INSTRUCTIONS TO FOLLOW: Each line of the data has to be transcribed exactly.

^^^^

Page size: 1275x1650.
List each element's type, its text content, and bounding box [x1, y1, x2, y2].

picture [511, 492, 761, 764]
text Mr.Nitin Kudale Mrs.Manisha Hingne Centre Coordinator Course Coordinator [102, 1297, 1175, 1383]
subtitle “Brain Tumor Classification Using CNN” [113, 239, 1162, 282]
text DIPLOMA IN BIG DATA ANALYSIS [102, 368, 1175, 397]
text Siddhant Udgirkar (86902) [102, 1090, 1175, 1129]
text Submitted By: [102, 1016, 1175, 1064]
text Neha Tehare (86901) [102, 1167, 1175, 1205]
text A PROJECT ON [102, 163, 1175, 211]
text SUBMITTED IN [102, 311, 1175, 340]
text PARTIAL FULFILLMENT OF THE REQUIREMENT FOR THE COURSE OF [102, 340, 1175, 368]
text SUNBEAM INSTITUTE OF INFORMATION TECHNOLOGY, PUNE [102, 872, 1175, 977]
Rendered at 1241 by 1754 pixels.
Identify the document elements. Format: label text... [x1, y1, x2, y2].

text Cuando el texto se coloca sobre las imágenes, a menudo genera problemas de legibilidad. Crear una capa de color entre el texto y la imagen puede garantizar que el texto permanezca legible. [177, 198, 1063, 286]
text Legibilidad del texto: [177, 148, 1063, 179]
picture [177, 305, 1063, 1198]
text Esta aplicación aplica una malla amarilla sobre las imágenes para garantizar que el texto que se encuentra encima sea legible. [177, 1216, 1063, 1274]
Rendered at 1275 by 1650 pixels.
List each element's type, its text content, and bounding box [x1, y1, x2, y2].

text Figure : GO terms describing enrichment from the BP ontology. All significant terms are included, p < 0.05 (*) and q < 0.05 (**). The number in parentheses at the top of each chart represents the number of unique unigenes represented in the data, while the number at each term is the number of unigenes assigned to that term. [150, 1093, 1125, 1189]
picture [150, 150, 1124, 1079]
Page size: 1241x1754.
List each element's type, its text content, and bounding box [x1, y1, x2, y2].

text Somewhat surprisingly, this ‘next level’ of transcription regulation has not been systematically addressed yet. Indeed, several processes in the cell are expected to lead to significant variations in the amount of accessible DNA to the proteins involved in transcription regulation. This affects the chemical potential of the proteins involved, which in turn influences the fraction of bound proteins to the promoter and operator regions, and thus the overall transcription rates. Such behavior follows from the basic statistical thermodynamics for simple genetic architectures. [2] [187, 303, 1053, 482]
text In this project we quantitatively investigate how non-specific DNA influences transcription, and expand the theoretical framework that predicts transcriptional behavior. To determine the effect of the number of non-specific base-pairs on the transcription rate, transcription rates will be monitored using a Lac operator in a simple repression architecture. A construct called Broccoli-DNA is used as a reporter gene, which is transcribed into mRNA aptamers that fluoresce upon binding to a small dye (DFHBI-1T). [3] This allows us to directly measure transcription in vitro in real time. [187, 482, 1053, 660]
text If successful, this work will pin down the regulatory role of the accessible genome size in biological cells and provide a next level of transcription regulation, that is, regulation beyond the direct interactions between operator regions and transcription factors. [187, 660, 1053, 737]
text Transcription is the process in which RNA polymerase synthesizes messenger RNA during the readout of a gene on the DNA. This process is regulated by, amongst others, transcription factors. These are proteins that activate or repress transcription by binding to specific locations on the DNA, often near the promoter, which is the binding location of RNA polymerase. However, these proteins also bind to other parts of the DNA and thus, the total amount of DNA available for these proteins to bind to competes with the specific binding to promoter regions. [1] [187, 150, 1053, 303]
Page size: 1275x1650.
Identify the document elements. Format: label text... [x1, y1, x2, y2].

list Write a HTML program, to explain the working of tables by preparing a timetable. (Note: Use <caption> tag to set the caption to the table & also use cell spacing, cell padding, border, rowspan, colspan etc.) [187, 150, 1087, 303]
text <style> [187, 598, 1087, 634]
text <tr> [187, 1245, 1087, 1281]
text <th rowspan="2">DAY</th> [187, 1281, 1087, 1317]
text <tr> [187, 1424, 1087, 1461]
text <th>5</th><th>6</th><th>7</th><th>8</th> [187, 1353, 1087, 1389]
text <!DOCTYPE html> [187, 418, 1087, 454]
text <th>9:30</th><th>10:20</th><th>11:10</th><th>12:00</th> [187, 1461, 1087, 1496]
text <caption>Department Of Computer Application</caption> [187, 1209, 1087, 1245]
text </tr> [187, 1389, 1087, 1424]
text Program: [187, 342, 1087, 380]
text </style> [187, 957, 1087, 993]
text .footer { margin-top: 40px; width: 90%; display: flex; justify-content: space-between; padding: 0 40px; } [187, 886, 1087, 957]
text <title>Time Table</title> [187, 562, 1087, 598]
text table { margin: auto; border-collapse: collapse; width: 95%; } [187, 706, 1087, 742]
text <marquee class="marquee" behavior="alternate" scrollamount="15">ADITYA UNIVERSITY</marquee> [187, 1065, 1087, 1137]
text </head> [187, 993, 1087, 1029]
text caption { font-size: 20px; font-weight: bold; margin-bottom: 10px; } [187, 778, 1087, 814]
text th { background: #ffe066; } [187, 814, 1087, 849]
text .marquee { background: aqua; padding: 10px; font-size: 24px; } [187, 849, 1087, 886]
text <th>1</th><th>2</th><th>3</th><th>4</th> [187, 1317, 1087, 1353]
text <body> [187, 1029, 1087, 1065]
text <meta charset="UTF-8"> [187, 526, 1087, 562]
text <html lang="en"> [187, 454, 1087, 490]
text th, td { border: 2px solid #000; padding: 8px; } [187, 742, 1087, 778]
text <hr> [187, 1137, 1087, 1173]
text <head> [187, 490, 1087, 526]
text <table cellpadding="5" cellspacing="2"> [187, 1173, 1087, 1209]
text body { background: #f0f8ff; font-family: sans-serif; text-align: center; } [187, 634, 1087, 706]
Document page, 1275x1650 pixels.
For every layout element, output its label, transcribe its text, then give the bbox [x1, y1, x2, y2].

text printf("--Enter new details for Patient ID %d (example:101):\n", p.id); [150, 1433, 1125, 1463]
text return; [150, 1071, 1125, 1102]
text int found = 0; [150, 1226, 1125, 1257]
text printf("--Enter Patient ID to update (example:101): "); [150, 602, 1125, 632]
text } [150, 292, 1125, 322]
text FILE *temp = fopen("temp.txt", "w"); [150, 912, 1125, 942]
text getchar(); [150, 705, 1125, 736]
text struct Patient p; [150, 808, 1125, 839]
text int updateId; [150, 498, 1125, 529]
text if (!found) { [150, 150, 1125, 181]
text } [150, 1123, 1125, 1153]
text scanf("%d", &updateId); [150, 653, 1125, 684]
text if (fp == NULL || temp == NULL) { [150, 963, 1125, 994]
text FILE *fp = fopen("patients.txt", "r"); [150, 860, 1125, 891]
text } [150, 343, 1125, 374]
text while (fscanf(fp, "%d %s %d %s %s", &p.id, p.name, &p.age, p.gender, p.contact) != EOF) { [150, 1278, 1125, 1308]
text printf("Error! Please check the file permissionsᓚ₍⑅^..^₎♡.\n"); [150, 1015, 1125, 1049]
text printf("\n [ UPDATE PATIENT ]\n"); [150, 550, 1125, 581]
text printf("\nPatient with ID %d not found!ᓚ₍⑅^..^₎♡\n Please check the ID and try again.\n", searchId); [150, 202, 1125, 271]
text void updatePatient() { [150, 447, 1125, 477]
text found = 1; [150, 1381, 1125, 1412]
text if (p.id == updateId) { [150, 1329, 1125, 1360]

^^^^

YOUR RESPONSE:
Page size: 1275x1650.
List each element's type, its text content, and bounding box [x1, y1, x2, y2].

picture [511, 492, 761, 764]
text Mr.Nitin Kudale Mrs.Manisha Hingne Centre Coordinator Course Coordinator [102, 1297, 1175, 1383]
subtitle “Brain Tumor Classification Using CNN” [113, 239, 1162, 282]
text DIPLOMA IN BIG DATA ANALYSIS [102, 368, 1175, 397]
text Siddhant Udgirkar (86902) [102, 1090, 1175, 1129]
text Submitted By: [102, 1016, 1175, 1064]
text Neha Tehare (86901) [102, 1167, 1175, 1205]
text A PROJECT ON [102, 163, 1175, 211]
text SUBMITTED IN [102, 311, 1175, 340]
text PARTIAL FULFILLMENT OF THE REQUIREMENT FOR THE COURSE OF [102, 340, 1175, 368]
text SUNBEAM INSTITUTE OF INFORMATION TECHNOLOGY, PUNE [102, 872, 1175, 977]
Rendered at 1241 by 1754 pixels.
Identify the document elements. Format: label text... [x1, y1, x2, y2].

text Cuando el texto se coloca sobre las imágenes, a menudo genera problemas de legibilidad. Crear una capa de color entre el texto y la imagen puede garantizar que el texto permanezca legible. [177, 198, 1063, 286]
text Legibilidad del texto: [177, 148, 1063, 179]
picture [177, 305, 1063, 1198]
text Esta aplicación aplica una malla amarilla sobre las imágenes para garantizar que el texto que se encuentra encima sea legible. [177, 1216, 1063, 1274]
Rendered at 1275 by 1650 pixels.
List each element's type, its text content, and bounding box [x1, y1, x2, y2].

text Figure : GO terms describing enrichment from the BP ontology. All significant terms are included, p < 0.05 (*) and q < 0.05 (**). The number in parentheses at the top of each chart represents the number of unique unigenes represented in the data, while the number at each term is the number of unigenes assigned to that term. [150, 1093, 1125, 1189]
picture [150, 150, 1124, 1079]
Page size: 1241x1754.
List each element's type, its text content, and bounding box [x1, y1, x2, y2].

text Somewhat surprisingly, this ‘next level’ of transcription regulation has not been systematically addressed yet. Indeed, several processes in the cell are expected to lead to significant variations in the amount of accessible DNA to the proteins involved in transcription regulation. This affects the chemical potential of the proteins involved, which in turn influences the fraction of bound proteins to the promoter and operator regions, and thus the overall transcription rates. Such behavior follows from the basic statistical thermodynamics for simple genetic architectures. [2] [187, 303, 1053, 482]
text In this project we quantitatively investigate how non-specific DNA influences transcription, and expand the theoretical framework that predicts transcriptional behavior. To determine the effect of the number of non-specific base-pairs on the transcription rate, transcription rates will be monitored using a Lac operator in a simple repression architecture. A construct called Broccoli-DNA is used as a reporter gene, which is transcribed into mRNA aptamers that fluoresce upon binding to a small dye (DFHBI-1T). [3] This allows us to directly measure transcription in vitro in real time. [187, 482, 1053, 660]
text If successful, this work will pin down the regulatory role of the accessible genome size in biological cells and provide a next level of transcription regulation, that is, regulation beyond the direct interactions between operator regions and transcription factors. [187, 660, 1053, 737]
text Transcription is the process in which RNA polymerase synthesizes messenger RNA during the readout of a gene on the DNA. This process is regulated by, amongst others, transcription factors. These are proteins that activate or repress transcription by binding to specific locations on the DNA, often near the promoter, which is the binding location of RNA polymerase. However, these proteins also bind to other parts of the DNA and thus, the total amount of DNA available for these proteins to bind to competes with the specific binding to promoter regions. [1] [187, 150, 1053, 303]
Page size: 1275x1650.
Identify the document elements. Format: label text... [x1, y1, x2, y2].

list Write a HTML program, to explain the working of tables by preparing a timetable. (Note: Use <caption> tag to set the caption to the table & also use cell spacing, cell padding, border, rowspan, colspan etc.) [187, 150, 1087, 303]
text <style> [187, 598, 1087, 634]
text <tr> [187, 1245, 1087, 1281]
text <th rowspan="2">DAY</th> [187, 1281, 1087, 1317]
text <tr> [187, 1424, 1087, 1461]
text <th>5</th><th>6</th><th>7</th><th>8</th> [187, 1353, 1087, 1389]
text <!DOCTYPE html> [187, 418, 1087, 454]
text <th>9:30</th><th>10:20</th><th>11:10</th><th>12:00</th> [187, 1461, 1087, 1496]
text <caption>Department Of Computer Application</caption> [187, 1209, 1087, 1245]
text </tr> [187, 1389, 1087, 1424]
text Program: [187, 342, 1087, 380]
text </style> [187, 957, 1087, 993]
text .footer { margin-top: 40px; width: 90%; display: flex; justify-content: space-between; padding: 0 40px; } [187, 886, 1087, 957]
text <title>Time Table</title> [187, 562, 1087, 598]
text table { margin: auto; border-collapse: collapse; width: 95%; } [187, 706, 1087, 742]
text <marquee class="marquee" behavior="alternate" scrollamount="15">ADITYA UNIVERSITY</marquee> [187, 1065, 1087, 1137]
text </head> [187, 993, 1087, 1029]
text caption { font-size: 20px; font-weight: bold; margin-bottom: 10px; } [187, 778, 1087, 814]
text th { background: #ffe066; } [187, 814, 1087, 849]
text .marquee { background: aqua; padding: 10px; font-size: 24px; } [187, 849, 1087, 886]
text <th>1</th><th>2</th><th>3</th><th>4</th> [187, 1317, 1087, 1353]
text <body> [187, 1029, 1087, 1065]
text <meta charset="UTF-8"> [187, 526, 1087, 562]
text <html lang="en"> [187, 454, 1087, 490]
text th, td { border: 2px solid #000; padding: 8px; } [187, 742, 1087, 778]
text <hr> [187, 1137, 1087, 1173]
text <head> [187, 490, 1087, 526]
text <table cellpadding="5" cellspacing="2"> [187, 1173, 1087, 1209]
text body { background: #f0f8ff; font-family: sans-serif; text-align: center; } [187, 634, 1087, 706]
Document page, 1275x1650 pixels.
For every layout element, output its label, transcribe its text, then give the bbox [x1, y1, x2, y2].

text printf("--Enter new details for Patient ID %d (example:101):\n", p.id); [150, 1433, 1125, 1463]
text return; [150, 1071, 1125, 1102]
text int found = 0; [150, 1226, 1125, 1257]
text printf("--Enter Patient ID to update (example:101): "); [150, 602, 1125, 632]
text } [150, 292, 1125, 322]
text FILE *temp = fopen("temp.txt", "w"); [150, 912, 1125, 942]
text getchar(); [150, 705, 1125, 736]
text struct Patient p; [150, 808, 1125, 839]
text int updateId; [150, 498, 1125, 529]
text if (!found) { [150, 150, 1125, 181]
text } [150, 1123, 1125, 1153]
text scanf("%d", &updateId); [150, 653, 1125, 684]
text if (fp == NULL || temp == NULL) { [150, 963, 1125, 994]
text FILE *fp = fopen("patients.txt", "r"); [150, 860, 1125, 891]
text } [150, 343, 1125, 374]
text while (fscanf(fp, "%d %s %d %s %s", &p.id, p.name, &p.age, p.gender, p.contact) != EOF) { [150, 1278, 1125, 1308]
text printf("Error! Please check the file permissionsᓚ₍⑅^..^₎♡.\n"); [150, 1015, 1125, 1049]
text printf("\n [ UPDATE PATIENT ]\n"); [150, 550, 1125, 581]
text printf("\nPatient with ID %d not found!ᓚ₍⑅^..^₎♡\n Please check the ID and try again.\n", searchId); [150, 202, 1125, 271]
text void updatePatient() { [150, 447, 1125, 477]
text found = 1; [150, 1381, 1125, 1412]
text if (p.id == updateId) { [150, 1329, 1125, 1360]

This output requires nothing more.